Um die Schläfrigkeit zu vertreiben, begann er im Kopfe folgendes Exempel durchzurechnen: wieviel Besen werden in Grusino im Laufe eines Jahres verbraucht? In der Küche braucht man wöchentlich 2, macht im Jahre 104; im Dienstgebäude wöchentlich 5 und im Jahre 260; in den Treibhäusern, Stallungen usw. – im ganzen 1890 in 1 Jahre; in 5 Jahren sind es 9450, in 25 Jahren - 47 250.

Nein, das Exempel war zu einfach. Er dachte sich ein schwierigeres aus: wieviel Schotter braucht man zu einer Chaussee von Grusino nach Tschudow?

Die Höhe eines jeden Schotterhaufens beträgt – 3 Arschin 7 Werschok; der Umfang – 6 Arschin 13 Werschok; die schräge Fläche ist 4 Arschin 9 Werschok breit. Im Kopfe war es schwer zu berechnen. Er holte einen kleinen Papierfetzen und einen Bleistiftstummel aus der Tasche und begann zu rechnen; er schrieb die Zahlenkolonnen möglichst eng nebeneinander, denn er sparte stets am Papier.

Eine wunderbare freudlose und leidlose Ruhe umfing ihn; er fühlte sich gleichsam in der Ewigkeit.

Als er bereits mit Millionen von Kubikwerschoks operierte, ging die Türe aus dem Adjutantenzimmer leise auf und Kleinmichel meldete:

»Durchlaucht, es ist ein Bote von seiner Hoheit dem Großfürsten ...«

»Habe ich dir denn nicht gesagt, du Teufelssohn, daß du jedermann hinausschmeißen sollst?!« Araktschejew stürzte mit erhobener Faust auf ihn los und rief ihm ein ganz gemeines Schimpfwort zu.

Kleinmichel zuckte mit keiner Wimper und rührte sich nicht von der Stelle. Wenn die Faust Araktschejews auf dieses hölzerne ausdruckslose Puppengesicht niedersausen würde, gäbe es wohl einen trockenen, hölzernen Ton.
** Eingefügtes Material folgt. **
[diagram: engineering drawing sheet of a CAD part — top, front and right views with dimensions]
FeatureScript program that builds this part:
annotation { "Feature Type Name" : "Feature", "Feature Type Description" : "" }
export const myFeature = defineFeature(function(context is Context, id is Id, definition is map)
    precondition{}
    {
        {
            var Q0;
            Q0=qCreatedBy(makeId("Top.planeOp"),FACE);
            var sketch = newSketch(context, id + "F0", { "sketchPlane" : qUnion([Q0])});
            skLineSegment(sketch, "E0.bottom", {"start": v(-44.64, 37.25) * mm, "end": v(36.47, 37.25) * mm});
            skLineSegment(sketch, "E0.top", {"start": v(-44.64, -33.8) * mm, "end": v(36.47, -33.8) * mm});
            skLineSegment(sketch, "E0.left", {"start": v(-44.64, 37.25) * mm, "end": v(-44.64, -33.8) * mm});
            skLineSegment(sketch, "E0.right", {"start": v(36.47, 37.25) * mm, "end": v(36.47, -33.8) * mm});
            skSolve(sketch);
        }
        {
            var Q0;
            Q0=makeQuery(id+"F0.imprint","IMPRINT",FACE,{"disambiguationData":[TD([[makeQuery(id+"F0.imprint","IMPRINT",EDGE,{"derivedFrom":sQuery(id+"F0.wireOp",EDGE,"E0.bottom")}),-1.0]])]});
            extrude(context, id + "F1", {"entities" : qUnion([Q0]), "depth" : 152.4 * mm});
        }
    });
Araktschejew ließ die Hand sinken und flüsterte dem Adjutanten wütend zu:

»Hinaus!«

Er setzte sich wieder in seinen Sessel am Kamin. Die Rechnung wollte nicht vorwärts gehen: der Adjutant hatte alles durcheinandergebracht. Vor Ärger bekam er Herzklopfen und einen Anfall von Nervenschwäche.
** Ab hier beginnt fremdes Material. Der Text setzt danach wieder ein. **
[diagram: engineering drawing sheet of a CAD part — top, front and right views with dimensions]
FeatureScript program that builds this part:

»Mein Gott! Mein Gott!« seufzte er auf, »keinen Augenblick läßt man mich in Ruhe!«

Er nahm Anismandeltropfen ein, beruhigte sich etwas und vertiefte sich wieder in sein Rechenexempel.

Wieder umfing ihn jene freud- und leidlose Ruhe; in der ganzen Welt gab es für ihn nichts als die zwei Reihen gleichmäßiger Schotterhaufen, die sich zu beiden Seiten der Chaussee in die Unendlichkeit hinzogen.
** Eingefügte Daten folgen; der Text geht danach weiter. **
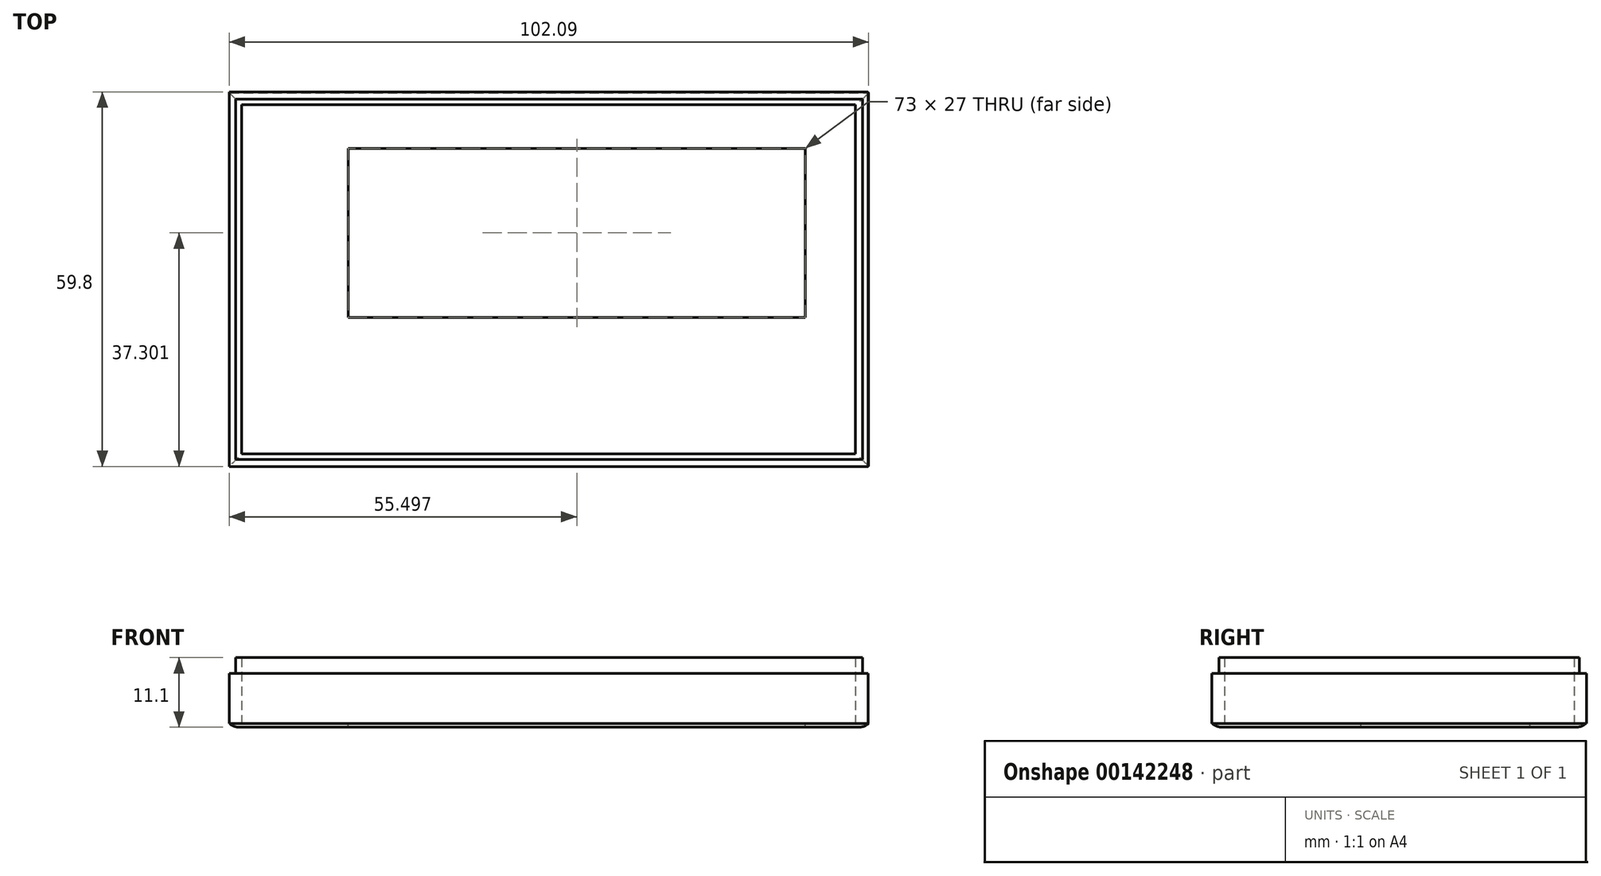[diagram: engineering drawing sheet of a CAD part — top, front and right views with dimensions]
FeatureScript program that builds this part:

Fürst Valerian begab sich aber nach der Audienz bei Araktschejew zu seinem Freund, dem Fürsten Sergej Petrowitsch Trubezkoj, dem Direktor der Nordsektion der Geheimen Gesellschaft und teilte ihm seinen Entschluß, dieser Vereinigung beizutreten, mit. Nach einigen Tagen wurde auch seine Aufnahme vollzogen.